→ **INSTRUCTIONS TO FOLLOW**
Summarize the passage on screen exposure and young children in two sentences.

→ **EXERCISE PASSAGE**

+---+

Is screen exposure harming our kids?

Smartphones and other hand-held screen devices are in such widespread use in 2017 that we barely flicker if we see an infant or child engrossed in some on-screen activity. 

This might be watching an episode of a favourite TV program, looking at stored photos and videos or playing games via various apps – some “educational” and just some just for fun. 

Parents’ smartphones are readily available and it’s easy to understand why they have such appeal to young children. 

As devices that occupy so much adult time, they are of intrinsic interest to children, who are, after all, such great mimics of adult behaviour. 

In days gone by, colourful toy plastic telephones were all the go, and infants who were still barely verbal would “chatter” away to an imaginary caller, much to the delight of the surrounding adults.

The rate of technology change in the last decade has been unprecedented, however. 

And parenting practices have been shaped by technology ahead of the capacity of researchers to understand the impacts (positive or negative) of screen exposure on young children. 

Inevitably, this leads to concerns about possible harmful effects of screen-time on the development of infants and toddlers.

+---+

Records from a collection

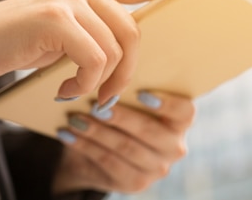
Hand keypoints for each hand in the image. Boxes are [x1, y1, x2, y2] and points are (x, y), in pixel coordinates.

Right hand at [0, 0, 183, 102]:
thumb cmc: (21, 41)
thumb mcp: (64, 31)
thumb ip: (94, 32)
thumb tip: (129, 57)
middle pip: (133, 30)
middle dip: (127, 70)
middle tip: (108, 95)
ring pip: (115, 47)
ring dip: (102, 80)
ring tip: (77, 91)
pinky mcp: (55, 17)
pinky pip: (93, 58)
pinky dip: (84, 82)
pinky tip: (63, 88)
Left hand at [52, 91, 194, 193]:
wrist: (102, 150)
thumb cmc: (120, 111)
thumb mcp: (129, 99)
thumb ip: (128, 87)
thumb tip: (109, 68)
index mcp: (181, 121)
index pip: (184, 111)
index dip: (165, 103)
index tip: (140, 92)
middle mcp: (175, 147)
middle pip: (149, 130)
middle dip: (120, 117)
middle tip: (95, 104)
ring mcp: (157, 168)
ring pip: (125, 147)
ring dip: (97, 131)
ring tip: (74, 118)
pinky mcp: (136, 183)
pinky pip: (108, 162)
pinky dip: (85, 146)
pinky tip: (67, 134)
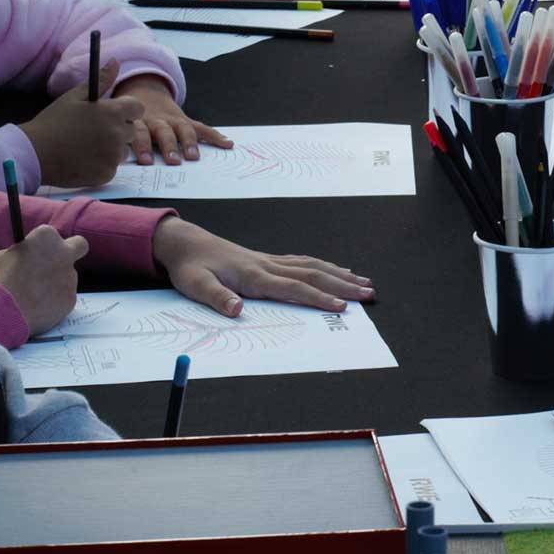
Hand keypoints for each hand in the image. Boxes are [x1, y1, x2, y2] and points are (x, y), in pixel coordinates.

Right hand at [0, 225, 87, 336]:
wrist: (2, 312)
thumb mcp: (1, 257)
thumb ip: (20, 253)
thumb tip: (23, 257)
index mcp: (46, 236)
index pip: (50, 234)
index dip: (42, 245)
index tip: (34, 253)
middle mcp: (64, 254)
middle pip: (79, 245)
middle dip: (71, 251)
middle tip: (56, 262)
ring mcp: (70, 277)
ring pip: (68, 276)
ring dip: (56, 282)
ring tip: (33, 296)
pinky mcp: (71, 299)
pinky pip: (64, 298)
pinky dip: (54, 302)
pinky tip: (37, 308)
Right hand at [18, 60, 144, 187]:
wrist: (35, 153)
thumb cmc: (53, 122)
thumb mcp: (75, 97)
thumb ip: (101, 80)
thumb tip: (116, 62)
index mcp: (112, 112)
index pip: (138, 109)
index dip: (126, 111)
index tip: (111, 115)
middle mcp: (117, 134)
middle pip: (131, 130)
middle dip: (117, 130)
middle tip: (91, 132)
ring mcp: (113, 156)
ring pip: (122, 151)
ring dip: (110, 149)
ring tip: (85, 147)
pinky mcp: (106, 174)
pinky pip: (111, 168)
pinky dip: (100, 165)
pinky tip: (82, 160)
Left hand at [117, 75, 232, 164]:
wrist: (142, 93)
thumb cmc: (127, 120)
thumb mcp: (118, 124)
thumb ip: (116, 140)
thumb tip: (104, 164)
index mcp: (137, 122)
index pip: (139, 132)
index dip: (142, 145)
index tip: (146, 161)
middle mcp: (156, 120)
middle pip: (162, 132)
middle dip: (168, 146)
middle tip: (173, 161)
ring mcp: (172, 120)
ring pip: (182, 130)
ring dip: (189, 143)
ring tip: (194, 157)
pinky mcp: (185, 120)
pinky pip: (201, 128)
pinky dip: (214, 135)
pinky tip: (226, 144)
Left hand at [152, 218, 374, 316]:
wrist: (184, 243)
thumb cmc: (190, 266)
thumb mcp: (195, 285)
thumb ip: (216, 298)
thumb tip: (236, 310)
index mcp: (252, 275)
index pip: (293, 288)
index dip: (317, 298)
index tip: (342, 308)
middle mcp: (266, 265)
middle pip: (312, 275)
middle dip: (342, 286)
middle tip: (369, 295)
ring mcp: (268, 261)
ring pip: (311, 266)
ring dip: (339, 275)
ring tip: (364, 283)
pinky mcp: (266, 260)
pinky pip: (302, 262)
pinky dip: (323, 266)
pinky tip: (336, 270)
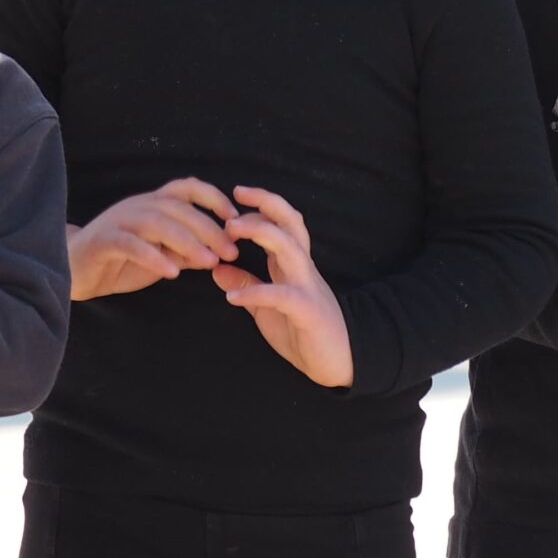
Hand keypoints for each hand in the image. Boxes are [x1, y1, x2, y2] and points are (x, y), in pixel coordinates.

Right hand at [67, 178, 238, 300]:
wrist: (74, 269)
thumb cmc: (120, 261)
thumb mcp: (160, 255)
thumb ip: (185, 251)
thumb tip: (219, 253)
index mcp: (153, 204)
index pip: (187, 188)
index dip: (214, 197)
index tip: (236, 218)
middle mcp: (138, 206)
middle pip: (178, 207)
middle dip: (208, 228)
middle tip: (231, 251)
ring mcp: (119, 221)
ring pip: (157, 223)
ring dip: (186, 241)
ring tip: (209, 262)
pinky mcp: (104, 240)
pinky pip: (131, 244)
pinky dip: (153, 256)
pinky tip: (171, 272)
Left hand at [210, 186, 351, 387]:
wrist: (339, 361)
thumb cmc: (304, 331)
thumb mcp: (268, 306)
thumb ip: (247, 285)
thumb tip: (217, 269)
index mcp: (292, 264)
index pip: (279, 223)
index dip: (258, 208)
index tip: (231, 200)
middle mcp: (302, 268)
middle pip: (290, 222)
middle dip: (265, 204)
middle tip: (236, 196)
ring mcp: (307, 287)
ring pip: (290, 247)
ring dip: (261, 233)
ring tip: (230, 231)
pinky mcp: (307, 311)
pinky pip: (282, 296)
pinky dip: (256, 293)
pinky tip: (232, 298)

+---+

→ **RESULT OF THIS EXERCISE**
Smartphones and other hand-held screen devices are so widespread in 2017 that a child absorbed in one barely draws notice, and young children find parents' phones appealing because they mimic adult behavior. Technology has changed so fast that parenting practices have outpaced researchers' understanding of how screen exposure affects young children, which leads to concerns about possible harm to the development of infants and toddlers.